Le sentenze demolitorie della Corte costituzionale, prima sull'originario
articolo 513 e poi su quello riformato dal parlamento hanno, però,
reso necessaria una dettagliata specificazione in Costituzione di questi
principi: senza delegittimazione né per la Corte (che conserva intatti
i suoi poteri di controllo alla luce della modifica costituzionale), né
per il parlamento (che esercita i poteri che gli sono conferiti dall'articolo
138 della Costituzione).
I l voto è senza dubbio una tappa importante verso la piena
realizzazione di uno stato di diritto sempre più attento alla difesa
delle libertà personali fondamentali. Esso, comunque, introduce
elementi di contraddizione abbastanza dirompenti (se si avrà la
capacità politica di usarli) in una fase del paese caratterizzata
da una crescente xenofobia, con il 50 per cento della popolazione carceraria
costituita da extracomunitari senza diritti concretamente esercitabili:
dopo l'introduzione del "super 513" in Costituzione, si potrà pensare,
a destra, ma anche a sinistra, di non tenerne conto nel trattamento processual-espulsorio
(centri di detenzione compresi) degli stessi?
La prassi seguita per giungere alla elaborazione del testo adottato
è pienamente condivisibile, essendosi realizzato un ampio confronto
tra tutte le forze politiche e gli "operatori" tradizionali quali avvocati,
magistrati e giuristi: nulla di più lontano dalla "riservatezza"
con la quale la defunta bicamerale tentava di comporre i suoi contrasti,
al riparo dalle fastidiose interferenze esterne del popolo sovrano.

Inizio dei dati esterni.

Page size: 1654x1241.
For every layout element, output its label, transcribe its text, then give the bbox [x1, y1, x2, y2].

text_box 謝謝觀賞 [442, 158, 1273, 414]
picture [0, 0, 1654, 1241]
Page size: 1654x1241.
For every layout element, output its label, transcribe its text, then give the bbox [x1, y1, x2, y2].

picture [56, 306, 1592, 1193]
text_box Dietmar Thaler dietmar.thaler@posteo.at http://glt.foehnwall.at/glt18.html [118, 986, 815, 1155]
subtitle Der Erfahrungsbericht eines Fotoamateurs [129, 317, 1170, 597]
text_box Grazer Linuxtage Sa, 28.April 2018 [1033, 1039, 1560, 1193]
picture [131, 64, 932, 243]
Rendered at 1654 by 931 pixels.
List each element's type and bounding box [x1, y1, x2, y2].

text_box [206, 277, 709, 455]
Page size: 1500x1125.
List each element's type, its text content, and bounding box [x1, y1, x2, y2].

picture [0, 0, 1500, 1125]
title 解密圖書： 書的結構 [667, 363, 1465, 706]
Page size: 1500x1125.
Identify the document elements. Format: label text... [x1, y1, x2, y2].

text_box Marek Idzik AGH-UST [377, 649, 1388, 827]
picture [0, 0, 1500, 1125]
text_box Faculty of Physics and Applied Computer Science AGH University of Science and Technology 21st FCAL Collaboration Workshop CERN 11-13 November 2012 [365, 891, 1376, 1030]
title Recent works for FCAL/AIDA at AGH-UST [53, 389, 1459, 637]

Si sta dando, infine, anche la prova della funzionalità dell'articolo
138 per la modifica costituzionale, tenendo, però, presente che
il meccanismo è stato pensato in relazione a un parlamento altamente
rappresentativo della totalità dei cittadini.
Nella prospettiva di un parlamento eletto con un maggioritario secco
e con l'uscita di scena - per assenteismo e/o per meccanismi elettorali
di esclusione - di larghi strati di elettori, lo stesso articolo 138 diventerebbe
una pericolosa arma puntata contro le fasce della società deboli
e senza rappresentanza, con forti tentazioni di utilizzarlo per far arretrare
i diritti sociali e le garanzie: si potrebbe avere, in buona sostanza,
un "giusto" processo solo per chi ha le "giuste" risorse economiche per
poterselo pagare, tipico del dogma liberistico "competition is competition".
A vanti, dunque, sulla strada intrapresa in senato, ma senza dimenticare
che il principio di civiltà giuridica così realizzato è
solo formale e che per realizzarlo nei fatti si ha bisogno dello stato
ugualitario prefigurato dall'articolo 3 della Costituzione. Altrimenti
ad usufruirne saranno solo i potenti, indifferenti alle sorti dei tanti
piccoli Ocalan che, senza diritti e senza risorse, dalle spiagge pugliesi
passano in massa nelle carceri italiane.